New Study: Yoga Therapy Helps Stroke Victims Recover More Fully
Stroke is one of the leading causes of disability in the U.S.; with more than 4.7 million stroke victims alive today. Many people don’t fully recover from a stroke and functional recovery plateaus after five months. According to a new study, however, yoga therapy may people recover more fully and help stroke victims regain neuromuscular integration beyond what can be accomplished with traditional physical therapy programs.
According to the study, after eight weeks of yoga, participants improved in both balance and flexibility. They also exhibited a stronger and faster gait, and increased strength and endurance.

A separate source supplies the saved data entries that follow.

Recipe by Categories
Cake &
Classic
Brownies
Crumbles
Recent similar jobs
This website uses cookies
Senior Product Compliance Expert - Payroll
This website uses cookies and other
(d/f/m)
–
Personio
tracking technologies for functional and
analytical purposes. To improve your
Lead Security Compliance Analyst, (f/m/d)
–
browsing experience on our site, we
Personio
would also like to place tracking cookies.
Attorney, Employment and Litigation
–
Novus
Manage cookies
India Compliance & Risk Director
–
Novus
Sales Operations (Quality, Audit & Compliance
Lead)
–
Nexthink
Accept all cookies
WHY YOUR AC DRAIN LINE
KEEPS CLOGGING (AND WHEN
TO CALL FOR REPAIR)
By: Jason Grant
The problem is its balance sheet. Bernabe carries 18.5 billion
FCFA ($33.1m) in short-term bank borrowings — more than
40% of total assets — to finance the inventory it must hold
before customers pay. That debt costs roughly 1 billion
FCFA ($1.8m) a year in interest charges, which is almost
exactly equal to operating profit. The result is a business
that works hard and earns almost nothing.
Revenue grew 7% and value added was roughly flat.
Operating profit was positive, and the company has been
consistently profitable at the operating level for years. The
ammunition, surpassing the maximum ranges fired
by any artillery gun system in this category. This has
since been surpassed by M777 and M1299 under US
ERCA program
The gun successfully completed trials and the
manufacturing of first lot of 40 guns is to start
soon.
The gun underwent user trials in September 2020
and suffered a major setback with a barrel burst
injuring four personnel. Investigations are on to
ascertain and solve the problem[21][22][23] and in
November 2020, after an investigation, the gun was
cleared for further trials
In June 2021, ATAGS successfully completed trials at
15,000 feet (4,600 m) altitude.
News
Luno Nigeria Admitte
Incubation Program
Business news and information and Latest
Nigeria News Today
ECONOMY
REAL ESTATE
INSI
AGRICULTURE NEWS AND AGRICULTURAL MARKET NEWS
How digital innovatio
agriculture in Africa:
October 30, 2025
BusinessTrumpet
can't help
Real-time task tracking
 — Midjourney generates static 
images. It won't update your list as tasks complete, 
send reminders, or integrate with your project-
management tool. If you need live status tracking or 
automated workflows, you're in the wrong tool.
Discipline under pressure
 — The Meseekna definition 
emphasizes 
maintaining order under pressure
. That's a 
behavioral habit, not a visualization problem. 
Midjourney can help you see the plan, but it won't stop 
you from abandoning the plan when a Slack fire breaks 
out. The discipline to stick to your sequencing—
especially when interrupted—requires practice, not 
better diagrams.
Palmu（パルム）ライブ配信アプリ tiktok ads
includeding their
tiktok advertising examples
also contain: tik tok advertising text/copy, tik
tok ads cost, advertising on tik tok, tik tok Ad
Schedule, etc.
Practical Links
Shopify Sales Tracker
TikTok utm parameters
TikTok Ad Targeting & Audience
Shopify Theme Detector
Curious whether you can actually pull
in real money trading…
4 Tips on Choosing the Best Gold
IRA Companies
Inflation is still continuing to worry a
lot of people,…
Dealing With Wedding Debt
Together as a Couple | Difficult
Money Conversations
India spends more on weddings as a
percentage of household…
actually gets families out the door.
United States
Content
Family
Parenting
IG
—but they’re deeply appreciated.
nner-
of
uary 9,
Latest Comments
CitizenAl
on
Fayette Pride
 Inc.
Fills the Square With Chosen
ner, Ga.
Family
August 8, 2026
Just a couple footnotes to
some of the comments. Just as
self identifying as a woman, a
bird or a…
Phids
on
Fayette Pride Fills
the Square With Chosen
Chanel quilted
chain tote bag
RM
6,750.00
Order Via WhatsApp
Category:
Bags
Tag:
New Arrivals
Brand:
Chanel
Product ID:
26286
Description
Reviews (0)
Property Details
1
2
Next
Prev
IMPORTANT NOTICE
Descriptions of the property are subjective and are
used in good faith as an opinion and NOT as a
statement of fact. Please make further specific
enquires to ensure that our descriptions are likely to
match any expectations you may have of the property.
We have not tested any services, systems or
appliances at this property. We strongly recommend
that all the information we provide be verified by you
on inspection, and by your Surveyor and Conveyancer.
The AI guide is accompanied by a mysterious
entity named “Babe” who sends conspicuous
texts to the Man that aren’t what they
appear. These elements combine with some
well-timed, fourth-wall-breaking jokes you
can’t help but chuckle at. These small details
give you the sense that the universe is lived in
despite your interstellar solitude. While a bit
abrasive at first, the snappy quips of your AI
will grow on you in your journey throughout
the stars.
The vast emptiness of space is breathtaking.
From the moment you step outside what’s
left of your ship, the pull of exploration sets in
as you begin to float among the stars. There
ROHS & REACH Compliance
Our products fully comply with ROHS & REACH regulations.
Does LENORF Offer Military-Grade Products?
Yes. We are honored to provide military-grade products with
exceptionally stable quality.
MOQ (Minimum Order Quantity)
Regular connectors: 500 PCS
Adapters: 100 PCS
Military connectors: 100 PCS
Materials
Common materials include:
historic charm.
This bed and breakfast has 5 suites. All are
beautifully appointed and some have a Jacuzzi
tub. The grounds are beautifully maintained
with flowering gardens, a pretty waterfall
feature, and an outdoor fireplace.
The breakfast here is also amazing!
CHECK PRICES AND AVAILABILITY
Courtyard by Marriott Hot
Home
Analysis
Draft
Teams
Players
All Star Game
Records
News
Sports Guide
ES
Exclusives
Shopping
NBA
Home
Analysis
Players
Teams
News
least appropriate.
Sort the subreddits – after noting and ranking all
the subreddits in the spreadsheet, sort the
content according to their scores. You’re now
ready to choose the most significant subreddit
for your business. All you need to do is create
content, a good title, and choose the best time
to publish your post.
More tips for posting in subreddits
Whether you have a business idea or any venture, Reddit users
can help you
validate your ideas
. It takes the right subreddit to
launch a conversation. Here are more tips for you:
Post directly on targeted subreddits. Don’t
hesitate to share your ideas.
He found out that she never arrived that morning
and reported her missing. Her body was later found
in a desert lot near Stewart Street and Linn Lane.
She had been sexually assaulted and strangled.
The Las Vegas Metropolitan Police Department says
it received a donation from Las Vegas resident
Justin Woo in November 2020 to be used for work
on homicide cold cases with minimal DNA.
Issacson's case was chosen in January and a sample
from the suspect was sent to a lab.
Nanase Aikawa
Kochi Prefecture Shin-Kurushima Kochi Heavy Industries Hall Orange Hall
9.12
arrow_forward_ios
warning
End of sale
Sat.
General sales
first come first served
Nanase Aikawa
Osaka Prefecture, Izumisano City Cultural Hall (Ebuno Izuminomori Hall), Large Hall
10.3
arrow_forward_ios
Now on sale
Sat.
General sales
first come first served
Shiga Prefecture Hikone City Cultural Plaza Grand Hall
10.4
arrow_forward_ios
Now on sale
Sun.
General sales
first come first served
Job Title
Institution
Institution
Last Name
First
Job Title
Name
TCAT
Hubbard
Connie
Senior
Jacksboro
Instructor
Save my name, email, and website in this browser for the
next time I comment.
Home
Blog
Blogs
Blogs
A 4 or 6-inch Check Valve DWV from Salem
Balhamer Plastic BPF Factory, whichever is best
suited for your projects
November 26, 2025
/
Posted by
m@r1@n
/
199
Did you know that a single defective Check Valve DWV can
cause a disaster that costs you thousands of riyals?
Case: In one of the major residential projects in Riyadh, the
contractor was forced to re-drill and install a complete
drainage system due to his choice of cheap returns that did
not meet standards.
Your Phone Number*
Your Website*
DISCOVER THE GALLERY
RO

The study was conducted by researchers from the Richard L. Roudebush VA Medical Center in Indianapolis, Indiana University-Purdue University Indianapolis and IU Bloomington. It involved older veterans, who were recovering from stroke, who had already completed the traditional post-stroke occupational and physical therapy, but who continued to have impairments.
According to Arlene Schmid, rehabilitation research scientist at the Roudebush VA Medical Center and principal investigator of the study, the loss of functional strength, flexibility and endurance common after a stroke, often leads to long-term disability. Five million Americans are living with the consequences of stroke, which often leads to limited mobility and reduced participation in society.
Her analysis, “Physical Improvements After Yoga for People With Chronic Stroke,” showed that people in the yoga group increased in both functional strength, flexibility and endurance as a result of the yoga. Schmid speculated that the yoga program might have “improved neuromuscular control, likely allowing for strength improvements in affected limbs, sides or areas of disuse.”
In a separate analysis, Tracy Dierks, associate professor of physical therapy in the School of Health and Rehabilitation Sciences, looked at the effects of yoga on how well people could walk after the program.
In his report “The Effect of Balance Exercise Therapy on Gait Parameters in Individuals With Chronic Stroke,” he shows that the stroke victims participating in the yoga program improved both in balance and gait speed, taking longer steps or strides, an indication of greater neuromuscular integration.
“The gait findings from our study have the potential to greatly impact clinical practice for gait recovery,” Dierks said. “The yoga intervention was designed to improve balance, not gait; we did not focus on improving gait at all. Yet we saw major improvements in most clinical gait measurements. But one often overlooked deficit remained: the inability to sustain gait speed for endurance.”
Schmid recommended in her presentation that it might be appropriate to include yoga in the in-patient or out-patient rehabilitation people receive after a stroke. Such a class should be taught by a yoga therapist who has had additional training in anatomy and physiology and how to work with people with disabilities.
Dierks discussed his findings during the gait session. Co-authors are Peter A. Altenburger, IUPUI, and Schmid and Kristine K. Miller, Roudebush VA Medical Center.
Schmid discussed her findings during the session on cardiovascular system, cardiovascular disease management, children and the elderly. Co-authors are Miller, Linda S. Williams, Erin DeBaun and Teresa Damush, IUPUI/Roudebush VA Medical Center; Marieke Van Puymbroeck, IU Bloomington; Dierks and Altenburger, IUPUI; and Nancy Schalk, Heartland Yoga.